Dos cubanos en el exilio
Rosa de la Cruz repite una y otra vez, del otro lado de la línea, que conocer a Félix González-Torres le cambió la vida. Cubanos en el exilio, ambos venían de mundos distintos y de experiencias diversas, pero compartían la vivencia entrañable de la pérdida y el desarraigo. Para Félix, la infancia era la foto congelada de la familia en una isla lejana, que con el tiempo convertiría en el rompecabezas de sus obras.
Cuenta Rosa que él había salido de niño de Cuba gracias a un programa llamado Pedro Pan, auspiciado por los padres franciscanos, y liderado por fray Antonio, para instalarse en una casa cerca de El Escorial, en España. Tiempo despúes se mudó a Puerto Rico y se conocieron en Nueva York, cuando Rosa y Carlos, su marido, grandes coleccionistas con base en Key Biscayne, Miami, habían decidido dar un giro copernicano en sus compras y volcarse de lleno al arte contemporáneo.
Ella recorría las galerías del Soho con Cristina Delgado, quien le presentó a Félix. Desde entonces fue su mecenas y gran amiga. Tal como recuerda Sonia Becce en el prólogo del catálogo imprescindible -editado por Malba-Fundación Costantini-, algunas de las obras más importantes proceden de la colección De la Cruz. Fue Rosa quien le acercó, en 1996, "con emoción y entusiasmo", el mundo del artista a través de algunas de sus obras, cuando Becce estudiaba en el Bard College de Nueva York. Esa misteriosa fascinación que González-Torres supo irradiar a lo largo de su corta vida es lo que deslumbró también a Robert Storr. Quien fuera curador por años del MoMA y director general de la última edición de la Bienal de Venecia, eligió la obra de Félix González-Torres para exhibir en el pabellón de Estados Unidos, además de incluir trabajos suyos en el Pabellón Internacional; esa doble presencia fue un privilegio que sólo compartieron la francesa Sophie Calle y el argentino Guillermo Kuitca.

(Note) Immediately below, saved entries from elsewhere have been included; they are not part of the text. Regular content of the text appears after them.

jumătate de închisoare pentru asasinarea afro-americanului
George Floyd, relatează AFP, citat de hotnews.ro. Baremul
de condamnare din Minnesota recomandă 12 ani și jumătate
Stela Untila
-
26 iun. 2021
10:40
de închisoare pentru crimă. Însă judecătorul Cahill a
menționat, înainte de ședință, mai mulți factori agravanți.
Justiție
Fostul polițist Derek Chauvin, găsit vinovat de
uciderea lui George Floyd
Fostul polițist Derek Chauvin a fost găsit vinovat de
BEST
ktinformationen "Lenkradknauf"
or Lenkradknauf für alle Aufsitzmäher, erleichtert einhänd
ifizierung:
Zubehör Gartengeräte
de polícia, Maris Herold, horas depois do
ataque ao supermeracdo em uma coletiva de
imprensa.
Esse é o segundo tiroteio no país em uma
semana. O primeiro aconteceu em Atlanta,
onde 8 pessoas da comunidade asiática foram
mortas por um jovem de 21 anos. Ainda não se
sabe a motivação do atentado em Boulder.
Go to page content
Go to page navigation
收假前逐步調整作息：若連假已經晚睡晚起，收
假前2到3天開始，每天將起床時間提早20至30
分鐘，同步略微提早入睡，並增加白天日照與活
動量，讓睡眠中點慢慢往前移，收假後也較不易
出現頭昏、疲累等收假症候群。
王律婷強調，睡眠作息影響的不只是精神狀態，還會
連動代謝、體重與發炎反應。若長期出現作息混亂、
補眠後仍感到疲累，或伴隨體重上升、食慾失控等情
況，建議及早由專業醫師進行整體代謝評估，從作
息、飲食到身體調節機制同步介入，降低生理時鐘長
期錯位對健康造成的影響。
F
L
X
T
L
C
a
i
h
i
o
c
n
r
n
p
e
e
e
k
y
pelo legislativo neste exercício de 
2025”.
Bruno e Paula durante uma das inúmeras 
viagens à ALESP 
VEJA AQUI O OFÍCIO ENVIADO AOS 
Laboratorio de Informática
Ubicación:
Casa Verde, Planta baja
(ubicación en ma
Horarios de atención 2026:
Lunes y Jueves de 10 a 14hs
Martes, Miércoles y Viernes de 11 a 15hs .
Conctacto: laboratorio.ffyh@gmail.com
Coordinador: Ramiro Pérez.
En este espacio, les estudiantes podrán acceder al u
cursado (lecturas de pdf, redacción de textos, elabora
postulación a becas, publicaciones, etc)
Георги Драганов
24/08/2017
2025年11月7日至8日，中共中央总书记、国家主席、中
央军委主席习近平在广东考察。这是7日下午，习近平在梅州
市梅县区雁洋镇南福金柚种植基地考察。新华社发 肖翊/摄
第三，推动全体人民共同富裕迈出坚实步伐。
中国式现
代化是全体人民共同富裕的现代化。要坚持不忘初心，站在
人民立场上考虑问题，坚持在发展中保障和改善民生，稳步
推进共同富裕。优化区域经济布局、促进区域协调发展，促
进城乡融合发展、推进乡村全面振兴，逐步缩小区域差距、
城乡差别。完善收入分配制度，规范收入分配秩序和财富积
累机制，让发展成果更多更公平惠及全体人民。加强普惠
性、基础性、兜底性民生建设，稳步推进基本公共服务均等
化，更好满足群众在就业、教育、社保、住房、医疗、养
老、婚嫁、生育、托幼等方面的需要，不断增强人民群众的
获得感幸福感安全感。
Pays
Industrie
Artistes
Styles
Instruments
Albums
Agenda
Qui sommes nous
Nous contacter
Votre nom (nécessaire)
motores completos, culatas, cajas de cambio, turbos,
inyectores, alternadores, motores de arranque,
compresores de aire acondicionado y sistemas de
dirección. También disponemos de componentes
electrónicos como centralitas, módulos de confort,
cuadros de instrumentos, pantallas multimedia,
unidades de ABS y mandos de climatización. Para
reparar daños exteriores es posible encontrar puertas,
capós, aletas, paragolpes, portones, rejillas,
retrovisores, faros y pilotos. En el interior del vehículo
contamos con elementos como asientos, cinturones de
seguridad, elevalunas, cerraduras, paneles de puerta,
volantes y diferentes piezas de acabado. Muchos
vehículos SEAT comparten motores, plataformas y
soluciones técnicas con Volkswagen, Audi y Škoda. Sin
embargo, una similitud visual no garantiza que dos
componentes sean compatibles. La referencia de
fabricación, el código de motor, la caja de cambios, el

Rosa de la Cruz insiste en la "nostalgia repetitiva" como una condición constitutiva de la obra de FGT, una especie de pájaro en vuelo que nunca llega a destino; sin otra huella que la efímera pisada en la arena. Además del amor por Cuba y por el arte, Rosa y Félix amaban la cocina. Cocinar era un placer compartido, e intercambiaban los ingredientes de la sopa de bacalao. En el exceso de esa obra generosa y "distributiva", Rosa de la Cruz advierte los riesgos asumidos por alguien dispuesto a producir en los bordes, en el límite. El último acto de amistad hacia Félix fue la edición de cien libros que celebraban la vida, una tirada especial que en una noche inolvidable en casa de los De la Cruz, Félix firmó de puño y letra... con lápiz.